Tax Pitfalls for the Entrepreneur

November 25, 2014

TAX PITFALLS FOR THE ENTREPRENEUR

FIRST IN A SERIES

By Frederick J. Gawronski

Small business owners have many responsibilities. In addition to running their respective businesses, they have to be a part-time accountant, part-time bookkeeper, part-time negotiator, part-time boss and part-time employee. The last thing on their minds is that they may have personal responsibility and liability for debts incurred by the business. Nonetheless, both the Internal Revenue Service and New York State Department of Taxation and Finance rely on statutory and judicial authority to hold third parties such as shareholders, officers and commercial lenders responsible for the tax obligations of the business.

Over the next several weeks we will be examining these pitfalls for the unwary and presenting strategies to avoid them.

Trust Fund Recovery Penalty

Small businesses will commonly experience ups and downs associated with growth and success.  Failing to turn over payroll taxes to the IRS is an easy mistake to make when money is tight and bills need to be paid.  That mistake can quickly turn into an expensive problem for the company and could turn into a nasty surprise for those responsible to pay the taxes.

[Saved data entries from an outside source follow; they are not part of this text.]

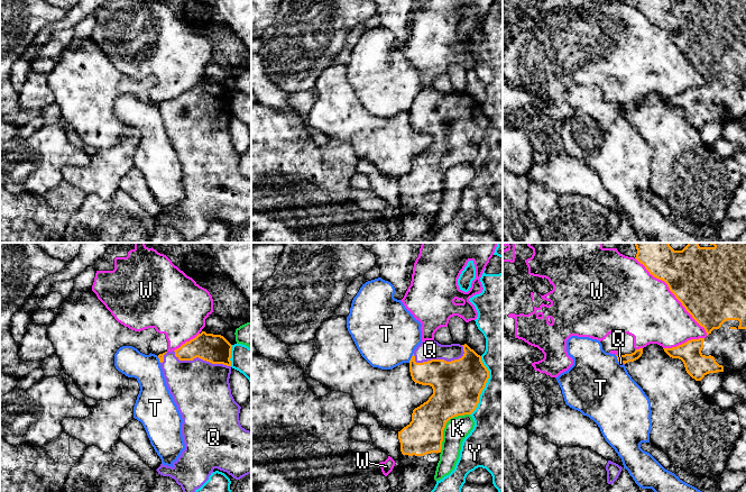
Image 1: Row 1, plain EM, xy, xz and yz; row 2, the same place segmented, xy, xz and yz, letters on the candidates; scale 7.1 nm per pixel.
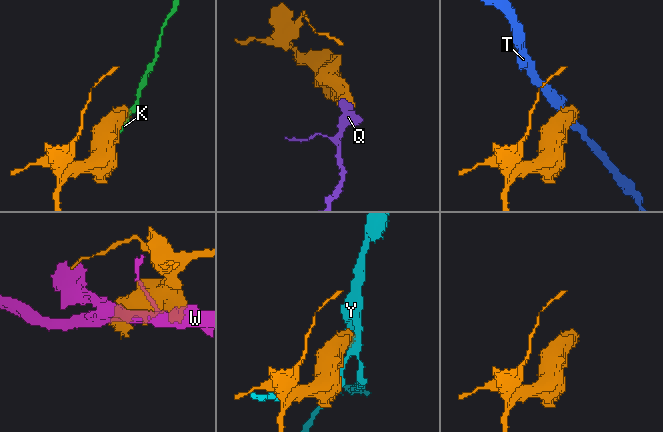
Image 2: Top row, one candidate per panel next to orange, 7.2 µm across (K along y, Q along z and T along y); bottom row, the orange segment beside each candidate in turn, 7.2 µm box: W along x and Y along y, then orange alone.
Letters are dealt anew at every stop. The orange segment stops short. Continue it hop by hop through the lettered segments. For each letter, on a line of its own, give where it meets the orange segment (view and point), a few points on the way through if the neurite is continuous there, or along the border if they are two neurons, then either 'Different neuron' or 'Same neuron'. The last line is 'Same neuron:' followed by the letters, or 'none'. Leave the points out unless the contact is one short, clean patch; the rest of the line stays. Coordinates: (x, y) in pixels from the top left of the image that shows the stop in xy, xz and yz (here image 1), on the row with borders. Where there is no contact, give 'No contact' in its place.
K: Touches orange at xz (444, 426). Different neuron
Q: Touches orange at xz (436, 360). Same neuron
T: Touches orange at xz (412, 357). Boundary: xz (413, 353), (408, 362). Different neuron
W: Touches orange at yz (673, 293). Different neuron
Y: Touches orange at xz (485, 385). Different neuron
Same neuron: Q

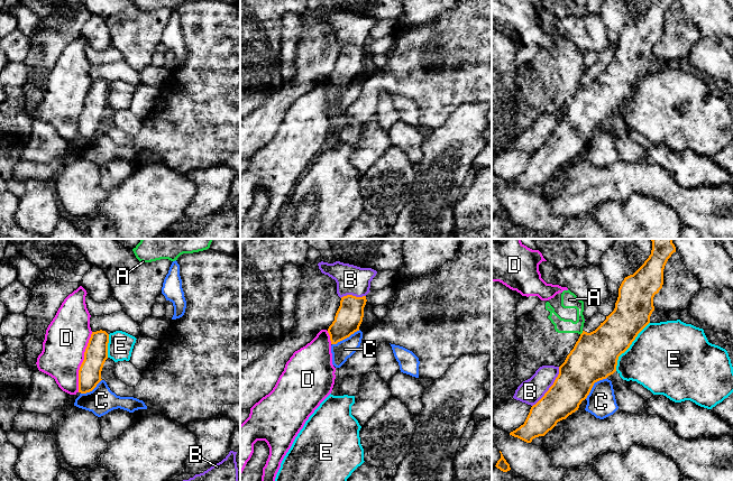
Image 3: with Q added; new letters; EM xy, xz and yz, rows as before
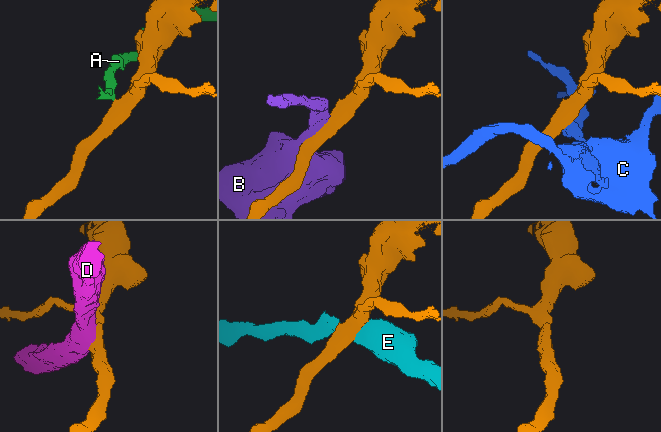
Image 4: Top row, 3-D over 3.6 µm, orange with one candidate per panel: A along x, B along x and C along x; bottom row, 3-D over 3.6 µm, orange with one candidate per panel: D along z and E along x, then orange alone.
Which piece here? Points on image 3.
A: Touches orange at yz (582, 333). Boundary: yz (583, 331), (580, 334). Different neuron
B: Touches orange at yz (550, 387). Different neuron
C: Touches orange at yz (593, 385). Boundary: yz (606, 377), (597, 380), (585, 398). Different neuron
D: Touches orange at xy (82, 362). Different neuron
E: Touches orange at yz (629, 347). Different neuron
Same neuron: none

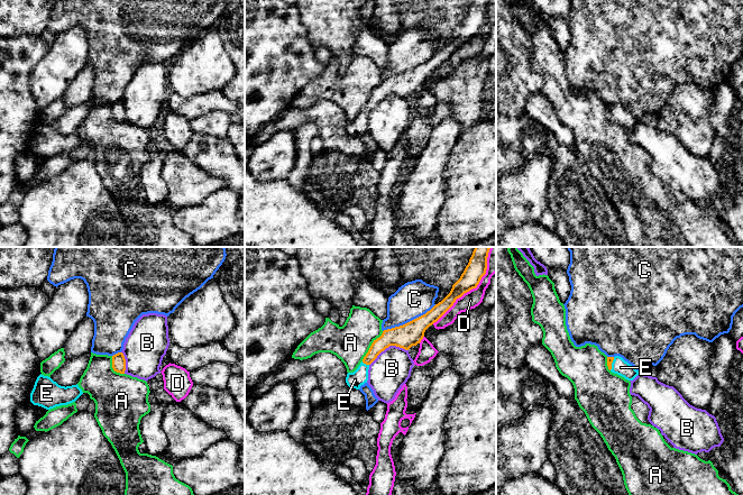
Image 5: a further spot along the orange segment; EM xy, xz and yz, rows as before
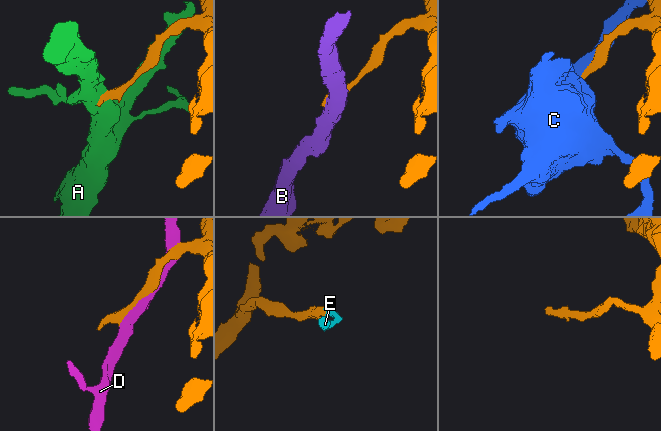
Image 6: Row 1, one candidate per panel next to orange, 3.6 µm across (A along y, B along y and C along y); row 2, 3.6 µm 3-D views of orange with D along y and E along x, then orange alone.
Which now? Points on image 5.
A: Touches orange at xz (370, 346). Different neuron
B: Touches orange at xz (387, 347). Boundary: xz (407, 349), (388, 346), (369, 365). Different neuron
C: Touches orange at xz (410, 321). Different neuron
D: Touches orange at xz (473, 287). Different neuron
E: Touches orange at xz (365, 363). Path across: xz (388, 337), (365, 363), (361, 373), (355, 379). Same neuron
Same neuron: E

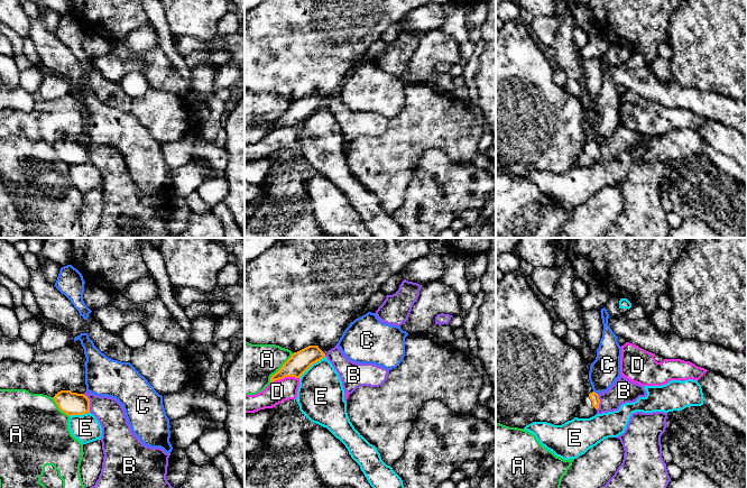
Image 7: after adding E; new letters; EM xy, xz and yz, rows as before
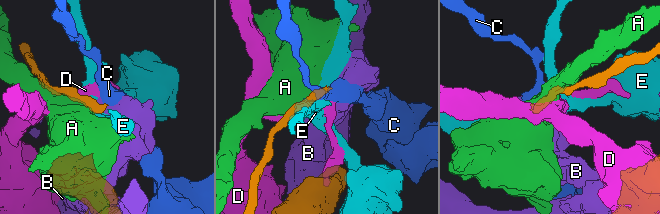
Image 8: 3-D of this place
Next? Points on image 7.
A: Touches orange at xz (280, 368). Different neuron
B: Touches orange at xy (89, 403). Different neuron
C: Touches orange at yz (596, 393). Boundary: yz (593, 390), (598, 395). Different neuron
D: Touches orange at xz (284, 377). Different neuron
E: Touches orange at xz (311, 365). Boundary: xz (324, 356), (315, 361), (300, 378). Different neuron
Same neuron: none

In brief, Internal Revenue Code §6672 allows the IRS to collect from the person(s) responsible to collect, account for and pay over trust funds that should have been collected, accounted for and turned over to the IRS from an employee’s pay but were willfully not collected, accounted for and turned over to the IRS.   The liability is considered joint and several among all those persons deemed responsible.  Before we go any further, we need to define a couple of key phrases.

Trust Funds.  Typical trust funds are the portion of the Social Security and Medicare tax withheld from employees pay (7.65%) and income tax withheld from the employee’s pay.  They may also include railroad retirement taxes and excise taxes.

Responsible Person.  Responsible person can really be anyone. Typical examples include corporate officers, sole proprietors, partners, employees, bookkeepers and accounting firms.   For this provision, responsible person is not just derived from a title in the business but from other indicators as well such as hiring and firing authority, check signing authority and the authority to sign and file payroll tax returns.

Willfulness.  The willfulness test determines if a person knew the taxes were not paid and willfully and intentionally did not remit the funds to the IRS after knowing that such funds were due.  Responsible persons act willfully if they know taxes are due and use funds to pay other debts, such as other business liabilities. Responsible persons do not act willfully if they do not know of a tax liability but, upon learning of the liability, use funds to pay current taxes.

Joint and Several.  Each person or entity determined to be responsible is liable for the entire tax.  The IRS is under no obligation to collect from each party equally.

The determination and assessment of a trust fund penalty on a responsible person is a two step process.  First, a company must be assessed a liability for unpaid payroll taxes.  The assessment can include the unpaid trust funds as well as federal unemployment taxes, the employers matching 7.65% for Social Security and Medicare taxes or the interest and penalties assessed to the employer for failing to remit these trust funds. The interest and penalties alone can more than double the liability for the employer.

Once the assessment on the employer has taken place, the IRS can move to assess the responsible person(s) when it believes the government’s ability to collect the assessed taxes is in jeopardy.  Typically, this happens if the company hasn’t filed appropriate tax returns or the IRS determines it will be difficult to collect from the company.  The assessment against the responsible person(s) is not for the same amount as the assessment against the company.  It is only for the trust fund portion of the assessment.

The best way for an employer to address this potential issue is to take steps to make sure your payroll taxes are timely paid.  This can be done by hiring a payroll company to handle all your payroll filings. In the event a payroll company is not a possibility and payroll will be handled in-house, then the employer needs to make payment of payroll taxes a priority above all other debts of the company.

In the event a company is assessed for unpaid payroll taxes, it is best to seek professional help.  Tax issues of this kind are often symptoms of other problems with the business and an accomplished professional will be necessary to help navigate these troubled waters.